Gnatón, entretanto, más obstinado aún en su amor, a pesar de la pateadura, y creyendo que su vida sin Cloe sería amarga y sin objeto, se aprovechó de un instante en que Astilo se paseaba en el huerto a sus solas; le llevó al templo de Baco, y le besó las manos y los pies. Astilo le preguntó por qué hacía tales extremos; le mandó que se explicase, y juró darle auxilio en su cuita. «Ya se perdió y pereció Gnatón, mi amo, dijo Gnatón entonces. Yo, que hasta aquí no amaba más que una buena mesa, y nada hallaba más lindo y apetitoso que el vino añejo, y estimaba a tu cocinero más digo o de adoración y de afecto que a todas las muchachas de Mitilene, sólo juzgo ahora digna y amable a la zagala Cloe. Yo me abstendría de comer todos los delicados manjares que de ordinario se sirven en tu casa, carnes, pescados, bollos y confites de miel, y, convertido en corderito, me alimentaría de la hierba, dejándome guiar por la voz de Cloe y por su cayado. Salva a tu Gnatón; vence su amor invencible. De lo contrario, lo juro por el dios de mi mayor devoción, agarro un cuchillo, me lleno bien la panza de comida, me mato a la puerta de Cloe, y no tendrás a quién llamar Gnatoncillo, jugando y burlando, como es tu costumbre».

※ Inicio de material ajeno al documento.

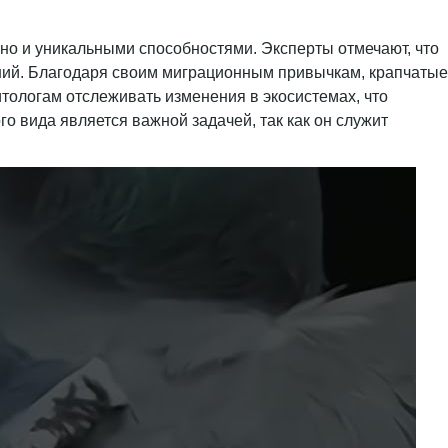
 но и уникальными способностями. Эксперты отмечают, что
ений. Благодаря своим миграционным привычкам, крапчатые
итологам отслеживать изменения в экосистемах, что
о вида является важной задачей, так как он служит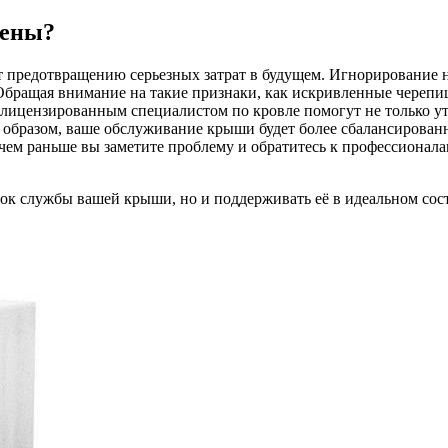
мены?
ет предотвращению серьезных затрат в будущем. Игнорирование
бращая внимание на такие признаки, как искривленные черепиц
лицензированным специалистом по кровле помогут не только ут
 образом, ваше обслуживание крыши будет более сбалансирован
ем раньше вы заметите проблему и обратитесь к профессионалам
рок службы вашей крыши, но и поддерживать её в идеальном сос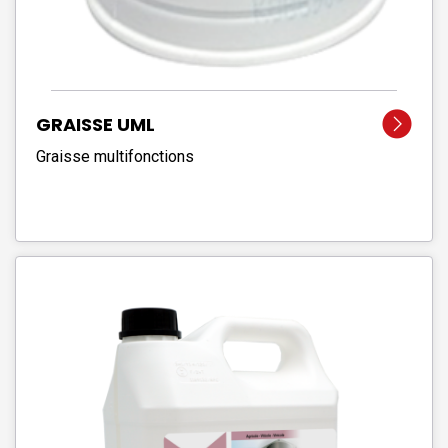
GRAISSE UML
Graisse multifonctions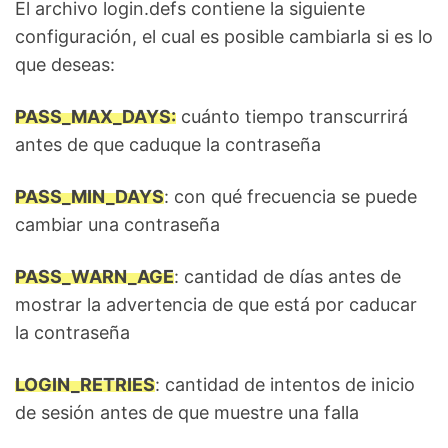
El archivo login.defs contiene la siguiente
configuración, el cual es posible cambiarla si es lo
que deseas:
PASS_MAX_DAYS:
cuánto tiempo transcurrirá
antes de que caduque la contraseña
PASS_MIN_DAYS
: con qué frecuencia se puede
cambiar una contraseña
PASS_WARN_AGE
: cantidad de días antes de
mostrar la advertencia de que está por caducar
la contraseña
LOGIN_RETRIES
: cantidad de intentos de inicio
de sesión antes de que muestre una falla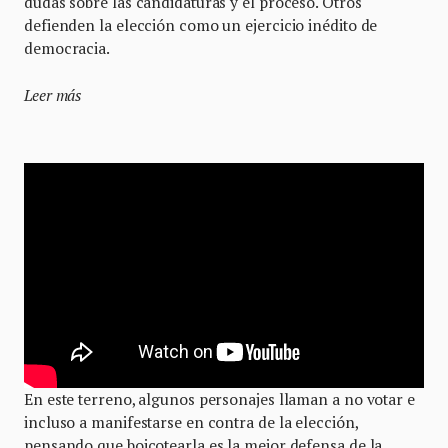
dudas sobre las candidaturas y el proceso. Otros
defienden la elección como un ejercicio inédito de
democracia.
Leer más
En este terreno, algunos personajes llaman a no votar e
incluso a manifestarse en contra de la elección,
pensando que boicotearla es la mejor defensa de la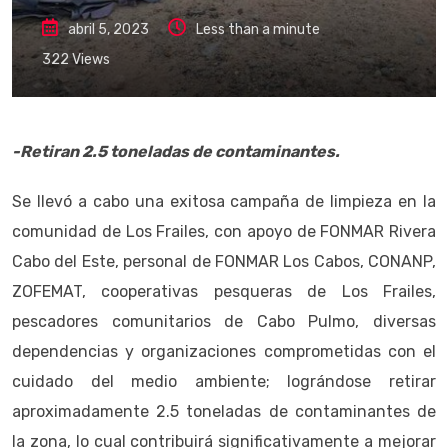
abril 5, 2023
Less than a minute
322
Views
-Retiran 2.5 toneladas de contaminantes.
Se llevó a cabo una exitosa campaña de limpieza en la
comunidad de Los Frailes, con apoyo de FONMAR Rivera
Cabo del Este, personal de FONMAR Los Cabos, CONANP,
ZOFEMAT, cooperativas pesqueras de Los Frailes,
pescadores comunitarios de Cabo Pulmo, diversas
dependencias y organizaciones comprometidas con el
cuidado del medio ambiente; lográndose retirar
aproximadamente 2.5 toneladas de contaminantes de
la zona, lo cual contribuirá significativamente a mejorar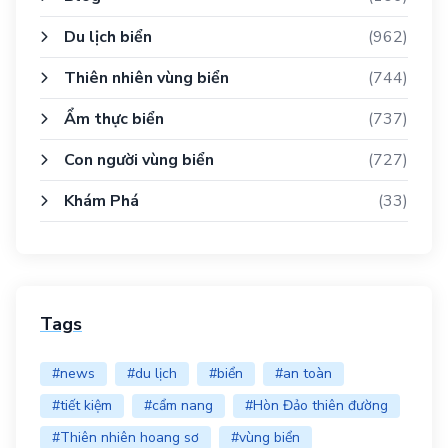
Du lịch biển
(962)
Thiên nhiên vùng biển
(744)
Ẩm thực biển
(737)
Con người vùng biển
(727)
Khám Phá
(33)
Tags
#news
#du lịch
#biển
#an toàn
#tiết kiệm
#cẩm nang
#Hòn Đảo thiên đường
#Thiên nhiên hoang sơ
#vùng biển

No pudo aquel magnánimo mancebo, que además conocía lo que son penas de amor, ver sin piedad las lágrimas de Gnatón, que de nuevo le besaba los pies. Prometiole, pues, que pediría a Dafnis a su padre y que se le llevaría a la ciudad como criado, dejando a Cloe sin aquel estorbo, a fin de que Gnatón la tuviese a todo su talante. Deseoso luego Astilo de embromar a Gnatón, le preguntó, riendo, si no le daba vergüenza de amar a una rústica y de acostarse con una zagala que por fuerza había de oler pícaramente. Pero Gnatón, que había aprendido en los banquetes de mozos alegres y enamorados cuanto hay que saber y decir en la materia, contestó defendiéndose: «El que ama, señor mío, no repara en nada de eso. No hay en el mundo objeto que no pueda inspirar una pasión, con tal de que en él resplandezca la hermosura. Ha habido amadores de una planta, de un río y de una fiera. ¿Y quién más digno de lástima que el amador a quien infunde miedo el amado? En cuanto a mí, si la que amo es por la suerte de servil condición, por la belleza es y puede ser señora. Sus cabellos son rubios como las espigas granadas; sus ojos brillan bajo las cejas como piedras preciosas en engaste de oro; su cara está teñida de suave rubor, y en su fresca boca se ven dientes como el marfil de blancos. ¿Quién tan insensible al amor, que no anhele besar tal boca? En esto de amar a las pastoras y gente del campo, ¿qué hago yo más que imitar a las deidades? Vaquero fue Anquises, y Venus le tomó para querido. Pitis, amada de Pan y de Bóreas, y Maya misma, tan amada de Júpiter, ¿eran al cabo más que pastoras? No menospreciemos a Cloe porque lo es, sino demos gracias a los dioses de que, enamorados de ella, no nos la roban y se la llevan al cielo».